◆ RECORDS FOR THE TASK ◆
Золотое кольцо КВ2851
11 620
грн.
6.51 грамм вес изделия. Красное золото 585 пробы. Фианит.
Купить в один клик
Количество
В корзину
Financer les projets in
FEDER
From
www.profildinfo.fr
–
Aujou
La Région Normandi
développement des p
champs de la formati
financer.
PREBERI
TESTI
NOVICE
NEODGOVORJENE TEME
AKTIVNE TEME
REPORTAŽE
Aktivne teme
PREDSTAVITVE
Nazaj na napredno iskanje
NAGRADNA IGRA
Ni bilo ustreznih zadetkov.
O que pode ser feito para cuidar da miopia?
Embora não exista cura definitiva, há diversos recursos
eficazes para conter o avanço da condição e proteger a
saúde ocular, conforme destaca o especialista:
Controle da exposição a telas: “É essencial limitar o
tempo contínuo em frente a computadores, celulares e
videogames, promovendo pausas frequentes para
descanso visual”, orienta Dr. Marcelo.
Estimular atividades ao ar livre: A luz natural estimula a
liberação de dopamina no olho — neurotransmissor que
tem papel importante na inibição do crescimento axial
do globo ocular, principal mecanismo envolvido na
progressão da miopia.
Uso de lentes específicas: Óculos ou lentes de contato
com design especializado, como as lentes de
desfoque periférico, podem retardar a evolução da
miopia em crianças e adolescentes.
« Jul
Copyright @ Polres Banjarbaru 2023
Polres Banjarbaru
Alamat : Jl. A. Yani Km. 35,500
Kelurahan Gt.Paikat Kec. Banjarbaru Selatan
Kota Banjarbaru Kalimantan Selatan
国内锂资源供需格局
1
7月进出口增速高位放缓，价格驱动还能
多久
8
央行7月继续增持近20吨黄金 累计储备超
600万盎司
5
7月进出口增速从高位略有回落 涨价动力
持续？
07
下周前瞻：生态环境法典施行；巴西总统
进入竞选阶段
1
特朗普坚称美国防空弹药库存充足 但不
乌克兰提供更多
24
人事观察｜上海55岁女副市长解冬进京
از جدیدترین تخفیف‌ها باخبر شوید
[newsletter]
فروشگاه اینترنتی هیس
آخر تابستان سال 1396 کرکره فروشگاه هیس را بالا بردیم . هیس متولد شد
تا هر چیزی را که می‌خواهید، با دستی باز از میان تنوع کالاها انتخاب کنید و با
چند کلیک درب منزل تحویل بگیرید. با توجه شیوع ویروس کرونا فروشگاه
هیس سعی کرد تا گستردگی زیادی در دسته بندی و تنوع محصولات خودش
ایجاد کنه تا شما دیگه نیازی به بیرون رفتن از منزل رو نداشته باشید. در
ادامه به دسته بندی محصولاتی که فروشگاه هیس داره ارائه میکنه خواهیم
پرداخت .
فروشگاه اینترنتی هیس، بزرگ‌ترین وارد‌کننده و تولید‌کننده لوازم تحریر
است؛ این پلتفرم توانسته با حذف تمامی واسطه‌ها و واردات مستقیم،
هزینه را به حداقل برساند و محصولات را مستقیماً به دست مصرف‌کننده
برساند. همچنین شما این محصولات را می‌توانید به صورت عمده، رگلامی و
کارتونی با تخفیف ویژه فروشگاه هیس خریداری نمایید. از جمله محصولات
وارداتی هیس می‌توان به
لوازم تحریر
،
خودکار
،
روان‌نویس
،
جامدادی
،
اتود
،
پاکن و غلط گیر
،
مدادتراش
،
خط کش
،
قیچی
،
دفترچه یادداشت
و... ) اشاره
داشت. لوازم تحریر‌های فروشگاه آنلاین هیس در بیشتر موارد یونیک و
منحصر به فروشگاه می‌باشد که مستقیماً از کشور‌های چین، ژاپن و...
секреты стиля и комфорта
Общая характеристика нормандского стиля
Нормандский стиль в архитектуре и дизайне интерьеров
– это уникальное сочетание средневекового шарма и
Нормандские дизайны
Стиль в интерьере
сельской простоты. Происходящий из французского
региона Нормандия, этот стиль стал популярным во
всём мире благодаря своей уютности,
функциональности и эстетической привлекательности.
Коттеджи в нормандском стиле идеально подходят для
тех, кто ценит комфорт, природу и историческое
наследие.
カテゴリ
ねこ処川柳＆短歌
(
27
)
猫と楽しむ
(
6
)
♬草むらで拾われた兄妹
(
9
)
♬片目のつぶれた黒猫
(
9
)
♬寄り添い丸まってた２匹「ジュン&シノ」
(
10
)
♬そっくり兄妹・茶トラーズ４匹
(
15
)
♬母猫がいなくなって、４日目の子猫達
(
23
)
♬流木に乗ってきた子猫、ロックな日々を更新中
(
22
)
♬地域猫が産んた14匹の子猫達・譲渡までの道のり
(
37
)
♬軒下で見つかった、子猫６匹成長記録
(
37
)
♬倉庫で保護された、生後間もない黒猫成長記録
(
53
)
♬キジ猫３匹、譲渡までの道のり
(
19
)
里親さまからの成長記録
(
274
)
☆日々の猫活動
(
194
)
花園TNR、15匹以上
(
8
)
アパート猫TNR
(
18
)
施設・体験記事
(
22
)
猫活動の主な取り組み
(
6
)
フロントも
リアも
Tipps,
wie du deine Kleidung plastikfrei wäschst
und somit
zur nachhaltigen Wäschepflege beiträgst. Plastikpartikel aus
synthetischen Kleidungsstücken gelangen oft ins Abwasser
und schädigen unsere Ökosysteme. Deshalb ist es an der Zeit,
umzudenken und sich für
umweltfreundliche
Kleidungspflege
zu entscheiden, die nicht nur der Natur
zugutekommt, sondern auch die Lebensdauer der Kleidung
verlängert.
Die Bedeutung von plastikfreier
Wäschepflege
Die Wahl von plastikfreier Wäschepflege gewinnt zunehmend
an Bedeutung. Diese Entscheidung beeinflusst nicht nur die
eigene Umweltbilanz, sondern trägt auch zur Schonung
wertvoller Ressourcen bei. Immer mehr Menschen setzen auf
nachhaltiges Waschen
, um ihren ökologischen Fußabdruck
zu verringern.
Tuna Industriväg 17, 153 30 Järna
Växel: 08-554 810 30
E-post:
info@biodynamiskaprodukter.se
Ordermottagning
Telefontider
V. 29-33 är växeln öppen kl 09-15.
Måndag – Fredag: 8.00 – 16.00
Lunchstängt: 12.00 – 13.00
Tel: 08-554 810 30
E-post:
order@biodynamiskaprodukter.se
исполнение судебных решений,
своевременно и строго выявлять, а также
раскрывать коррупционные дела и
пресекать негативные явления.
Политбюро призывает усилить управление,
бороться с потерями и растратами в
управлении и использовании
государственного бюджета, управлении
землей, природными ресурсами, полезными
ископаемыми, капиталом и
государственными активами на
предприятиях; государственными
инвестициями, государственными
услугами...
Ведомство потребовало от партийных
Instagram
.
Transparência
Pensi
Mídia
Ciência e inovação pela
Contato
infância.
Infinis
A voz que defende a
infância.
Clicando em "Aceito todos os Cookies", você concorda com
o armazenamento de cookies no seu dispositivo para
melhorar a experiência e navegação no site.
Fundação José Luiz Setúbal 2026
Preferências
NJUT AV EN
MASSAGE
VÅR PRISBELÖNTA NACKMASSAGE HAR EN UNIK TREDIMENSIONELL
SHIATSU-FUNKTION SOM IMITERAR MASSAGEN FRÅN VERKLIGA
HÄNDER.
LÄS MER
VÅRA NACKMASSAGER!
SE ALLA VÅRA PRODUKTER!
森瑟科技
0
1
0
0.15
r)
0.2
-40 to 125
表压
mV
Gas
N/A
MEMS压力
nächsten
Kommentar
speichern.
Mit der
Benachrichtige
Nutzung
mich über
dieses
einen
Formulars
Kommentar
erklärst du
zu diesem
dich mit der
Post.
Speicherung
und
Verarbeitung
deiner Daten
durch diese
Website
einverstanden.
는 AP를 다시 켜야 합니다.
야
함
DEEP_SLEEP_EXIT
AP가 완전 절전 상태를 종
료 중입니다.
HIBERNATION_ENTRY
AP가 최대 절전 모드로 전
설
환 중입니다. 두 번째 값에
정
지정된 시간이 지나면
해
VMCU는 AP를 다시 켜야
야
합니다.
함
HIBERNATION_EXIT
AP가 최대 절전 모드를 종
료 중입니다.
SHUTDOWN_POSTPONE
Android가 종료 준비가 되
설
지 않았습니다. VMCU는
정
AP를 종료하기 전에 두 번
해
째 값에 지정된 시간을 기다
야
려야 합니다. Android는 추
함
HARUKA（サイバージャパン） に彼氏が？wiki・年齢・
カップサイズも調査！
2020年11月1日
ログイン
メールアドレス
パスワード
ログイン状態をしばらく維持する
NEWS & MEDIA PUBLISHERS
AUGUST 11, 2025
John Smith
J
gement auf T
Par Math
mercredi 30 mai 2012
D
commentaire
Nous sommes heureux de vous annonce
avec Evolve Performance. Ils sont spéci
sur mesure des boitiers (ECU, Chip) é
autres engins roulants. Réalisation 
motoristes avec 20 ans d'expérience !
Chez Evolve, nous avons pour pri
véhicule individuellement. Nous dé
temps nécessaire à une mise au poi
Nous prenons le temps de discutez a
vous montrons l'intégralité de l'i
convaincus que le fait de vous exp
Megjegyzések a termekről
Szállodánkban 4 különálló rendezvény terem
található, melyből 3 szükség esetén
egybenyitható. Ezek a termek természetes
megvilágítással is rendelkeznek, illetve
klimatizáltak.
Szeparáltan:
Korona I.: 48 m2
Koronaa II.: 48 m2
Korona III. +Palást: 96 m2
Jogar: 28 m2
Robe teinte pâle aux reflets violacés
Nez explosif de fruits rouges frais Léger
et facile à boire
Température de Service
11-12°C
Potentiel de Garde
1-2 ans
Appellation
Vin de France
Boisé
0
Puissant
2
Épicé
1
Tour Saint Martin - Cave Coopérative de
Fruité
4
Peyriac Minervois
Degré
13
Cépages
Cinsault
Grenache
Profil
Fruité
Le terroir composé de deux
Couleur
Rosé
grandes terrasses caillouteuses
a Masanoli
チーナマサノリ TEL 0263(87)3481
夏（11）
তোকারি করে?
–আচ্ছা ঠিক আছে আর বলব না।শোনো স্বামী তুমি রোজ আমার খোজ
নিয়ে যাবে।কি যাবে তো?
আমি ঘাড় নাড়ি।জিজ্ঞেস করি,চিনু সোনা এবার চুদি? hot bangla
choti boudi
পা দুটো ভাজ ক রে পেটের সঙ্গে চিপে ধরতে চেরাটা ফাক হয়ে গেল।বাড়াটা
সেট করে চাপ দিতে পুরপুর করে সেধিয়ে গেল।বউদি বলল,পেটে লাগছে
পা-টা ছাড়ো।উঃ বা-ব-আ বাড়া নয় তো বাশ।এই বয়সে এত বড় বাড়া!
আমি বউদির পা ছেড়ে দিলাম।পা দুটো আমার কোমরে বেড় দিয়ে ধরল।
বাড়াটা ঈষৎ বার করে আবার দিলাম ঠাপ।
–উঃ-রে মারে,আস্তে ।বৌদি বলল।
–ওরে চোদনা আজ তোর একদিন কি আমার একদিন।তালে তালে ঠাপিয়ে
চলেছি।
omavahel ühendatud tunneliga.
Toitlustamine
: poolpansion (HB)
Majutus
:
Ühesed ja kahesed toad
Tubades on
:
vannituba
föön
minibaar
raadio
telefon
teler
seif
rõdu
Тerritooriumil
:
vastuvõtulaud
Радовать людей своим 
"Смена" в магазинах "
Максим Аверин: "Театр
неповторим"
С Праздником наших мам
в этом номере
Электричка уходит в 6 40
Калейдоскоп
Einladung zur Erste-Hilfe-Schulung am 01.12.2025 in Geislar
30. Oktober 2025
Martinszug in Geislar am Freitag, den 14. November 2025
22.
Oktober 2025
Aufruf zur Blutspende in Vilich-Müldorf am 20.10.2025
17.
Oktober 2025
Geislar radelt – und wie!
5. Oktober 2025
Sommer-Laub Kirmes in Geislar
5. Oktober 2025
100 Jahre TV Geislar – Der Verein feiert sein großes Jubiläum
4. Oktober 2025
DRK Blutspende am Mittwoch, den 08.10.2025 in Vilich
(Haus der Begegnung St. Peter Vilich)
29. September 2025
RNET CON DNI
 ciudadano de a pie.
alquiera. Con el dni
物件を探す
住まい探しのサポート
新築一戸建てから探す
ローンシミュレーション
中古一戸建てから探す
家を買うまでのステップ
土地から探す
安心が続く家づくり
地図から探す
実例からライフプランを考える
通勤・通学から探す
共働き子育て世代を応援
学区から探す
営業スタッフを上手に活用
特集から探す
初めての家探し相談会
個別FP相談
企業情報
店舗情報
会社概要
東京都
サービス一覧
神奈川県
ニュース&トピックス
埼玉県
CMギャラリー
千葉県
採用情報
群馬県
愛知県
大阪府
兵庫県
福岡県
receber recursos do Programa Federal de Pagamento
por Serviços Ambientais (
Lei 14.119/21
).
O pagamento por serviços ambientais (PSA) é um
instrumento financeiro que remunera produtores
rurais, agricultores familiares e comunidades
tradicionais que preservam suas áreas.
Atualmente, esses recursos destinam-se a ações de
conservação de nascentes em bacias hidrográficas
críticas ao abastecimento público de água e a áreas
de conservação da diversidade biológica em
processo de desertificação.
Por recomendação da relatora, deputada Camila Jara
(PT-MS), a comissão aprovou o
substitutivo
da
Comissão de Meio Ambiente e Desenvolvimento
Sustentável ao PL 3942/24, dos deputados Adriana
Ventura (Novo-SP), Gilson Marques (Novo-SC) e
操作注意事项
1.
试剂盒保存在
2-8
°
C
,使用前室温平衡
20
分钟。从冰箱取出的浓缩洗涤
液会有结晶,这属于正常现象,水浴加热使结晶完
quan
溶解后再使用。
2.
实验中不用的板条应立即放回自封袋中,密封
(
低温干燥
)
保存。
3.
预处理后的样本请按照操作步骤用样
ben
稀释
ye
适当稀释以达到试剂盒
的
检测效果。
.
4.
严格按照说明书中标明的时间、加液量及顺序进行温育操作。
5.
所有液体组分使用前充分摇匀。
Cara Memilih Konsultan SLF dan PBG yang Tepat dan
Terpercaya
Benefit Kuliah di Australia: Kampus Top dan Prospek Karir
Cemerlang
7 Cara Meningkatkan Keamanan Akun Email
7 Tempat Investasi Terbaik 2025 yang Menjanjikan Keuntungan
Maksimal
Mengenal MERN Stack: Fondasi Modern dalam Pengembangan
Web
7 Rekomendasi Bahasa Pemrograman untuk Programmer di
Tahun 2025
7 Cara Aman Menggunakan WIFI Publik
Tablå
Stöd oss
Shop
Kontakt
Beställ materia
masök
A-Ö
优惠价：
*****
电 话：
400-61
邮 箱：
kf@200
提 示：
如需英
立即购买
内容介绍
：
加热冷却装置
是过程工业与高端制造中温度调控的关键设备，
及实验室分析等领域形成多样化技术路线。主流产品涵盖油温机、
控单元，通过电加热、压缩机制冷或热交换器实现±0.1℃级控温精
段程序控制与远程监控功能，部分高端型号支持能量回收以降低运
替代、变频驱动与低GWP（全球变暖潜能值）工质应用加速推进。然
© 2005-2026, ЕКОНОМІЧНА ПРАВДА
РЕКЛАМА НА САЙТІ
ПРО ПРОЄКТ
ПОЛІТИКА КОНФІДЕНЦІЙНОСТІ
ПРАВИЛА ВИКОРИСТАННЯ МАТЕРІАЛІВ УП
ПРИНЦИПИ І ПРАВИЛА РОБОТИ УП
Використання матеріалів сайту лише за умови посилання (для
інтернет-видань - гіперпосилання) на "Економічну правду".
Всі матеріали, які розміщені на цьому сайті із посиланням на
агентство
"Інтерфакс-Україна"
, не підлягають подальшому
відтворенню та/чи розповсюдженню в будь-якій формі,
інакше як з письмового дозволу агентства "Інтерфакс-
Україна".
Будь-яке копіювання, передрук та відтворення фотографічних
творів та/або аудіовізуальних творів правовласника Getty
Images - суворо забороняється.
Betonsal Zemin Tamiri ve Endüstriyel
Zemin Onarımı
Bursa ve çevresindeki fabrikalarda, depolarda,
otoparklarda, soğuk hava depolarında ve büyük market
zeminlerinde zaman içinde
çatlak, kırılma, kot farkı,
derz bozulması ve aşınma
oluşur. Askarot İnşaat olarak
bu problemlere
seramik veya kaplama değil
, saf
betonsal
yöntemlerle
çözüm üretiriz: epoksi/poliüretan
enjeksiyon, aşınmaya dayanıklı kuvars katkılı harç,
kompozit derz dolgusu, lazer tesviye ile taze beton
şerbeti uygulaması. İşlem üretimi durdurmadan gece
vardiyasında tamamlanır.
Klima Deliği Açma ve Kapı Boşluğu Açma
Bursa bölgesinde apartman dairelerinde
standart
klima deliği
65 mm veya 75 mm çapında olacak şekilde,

◆ TASK BRIEF ◆
Rewrite the records, starting at the beginning and ending at the line that contains "Embora não exista", as a Markdown table with the columns No. and Line. Give one row per line and skip blank lines.

◆ SOLVED PROBLEM ◆
| No. | Line |
|---|---|
| 1 | Золотое кольцо КВ2851 |
| 2 | 11 620 |
| 3 | грн. |
| 4 | 6.51 грамм вес изделия. Красное золото 585 пробы. Фианит. |
| 5 | Купить в один клик |
| 6 | Количество |
| 7 | В корзину |
| 8 | Financer les projets in |
| 9 | FEDER |
| 10 | From |
| 11 | www.profildinfo.fr |
| 12 | – |
| 13 | Aujou |
| 14 | La Région Normandi |
| 15 | développement des p |
| 16 | champs de la formati |
| 17 | financer. |
| 18 | PREBERI |
| 19 | TESTI |
| 20 | NOVICE |
| 21 | NEODGOVORJENE TEME |
| 22 | AKTIVNE TEME |
| 23 | REPORTAŽE |
| 24 | Aktivne teme |
| 25 | PREDSTAVITVE |
| 26 | Nazaj na napredno iskanje |
| 27 | NAGRADNA IGRA |
| 28 | Ni bilo ustreznih zadetkov. |
| 29 | O que pode ser feito para cuidar da miopia? |
| 30 | Embora não exista cura definitiva, há diversos recursos |